If the question in the back of your mind was whether Castrol is more resistant to thinning out or degrading from shear than most oils, that issue could not have caused what you observed. When people talk about viscosity loss from shearing, it is in oil grades with VI improver additives, and what shears are the VI improver additives, not the base oil. The base oil never shears to any significant extent. VI improvers are subject to shear because on a molecular level, they look like an octopus. At room temperature, the octopus’s tentacles are coiled tightly around the octopus, but as the oil gets hot, the tentacles spread out and start resisting flow, thus counteracting the tendency of the oil to thin out as temperature increases. Trouble is, the tentacles can shear off, and if they do, then the thickening power of the additive wears out. But if you think about it, that makes the oil thinner at high temperature without affecting things at low temperature. That’s because at high temperature, the tentacles are gone, so there’s nothing to spread out, resist flow, and counteract the tendency of the oil to thin out when hot.

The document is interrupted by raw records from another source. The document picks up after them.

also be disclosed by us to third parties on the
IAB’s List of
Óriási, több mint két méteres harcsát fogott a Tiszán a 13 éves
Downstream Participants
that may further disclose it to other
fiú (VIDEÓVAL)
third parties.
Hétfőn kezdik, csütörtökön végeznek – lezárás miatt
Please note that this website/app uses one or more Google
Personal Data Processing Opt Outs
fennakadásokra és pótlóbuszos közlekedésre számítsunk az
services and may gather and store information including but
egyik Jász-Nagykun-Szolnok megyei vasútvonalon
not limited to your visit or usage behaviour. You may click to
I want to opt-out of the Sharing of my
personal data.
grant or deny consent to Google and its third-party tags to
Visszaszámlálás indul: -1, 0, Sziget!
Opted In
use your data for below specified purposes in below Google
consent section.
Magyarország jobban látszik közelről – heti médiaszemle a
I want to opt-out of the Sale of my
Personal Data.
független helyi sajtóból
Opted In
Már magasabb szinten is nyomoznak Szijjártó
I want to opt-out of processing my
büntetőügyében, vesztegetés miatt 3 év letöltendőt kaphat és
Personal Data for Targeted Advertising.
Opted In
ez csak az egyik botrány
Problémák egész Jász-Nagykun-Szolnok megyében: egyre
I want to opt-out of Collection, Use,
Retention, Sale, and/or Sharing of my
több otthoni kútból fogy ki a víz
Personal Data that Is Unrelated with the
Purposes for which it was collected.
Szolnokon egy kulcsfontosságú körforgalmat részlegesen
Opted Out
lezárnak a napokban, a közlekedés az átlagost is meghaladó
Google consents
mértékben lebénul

But at low temperature, either the tentacles are wrapped tightly around the octopus, or they have sheared off, and either way, the VI improver does not affect viscosity at low temperature.
Since I had the cam package and higher volume oil pump put in, the shop recommended 15w40 Rotella non synthetic. I really wanted to stay synthetic and probably will switch to synthetic. Might do 10w40 amsoil or royal purple.
Anyone have experience with what they use with a cammed ls3?
As to the cold start option, if the only reason you are doing it is to coat things with oil while not in use, you are doing more harm than good. A film of oil remains on exposed parts for months. The harm comes from the fact that the oil is way thicker when cold than when at running temperature. For a typical drive, due to the fact that the oil is too thick to lubricate properly when cold, there is way more wear and tear on the bearings, camshaft, and rings during the few minutes of warmup than on the entire rest of the trip. That’s why people say to take it easy until the engine (actually the oil) is up to running temperature. I’m not saying that using the cold start option is going to ruin your engine any more than your engine gets ruined when you actually start it from cold. But clearly, the cold start option does more harm than good when used for the unnecessary purpose of coating things with oil during idle periods. It’s only intended for situations where some repair or testing activity requires you to rotate the engine for some reason.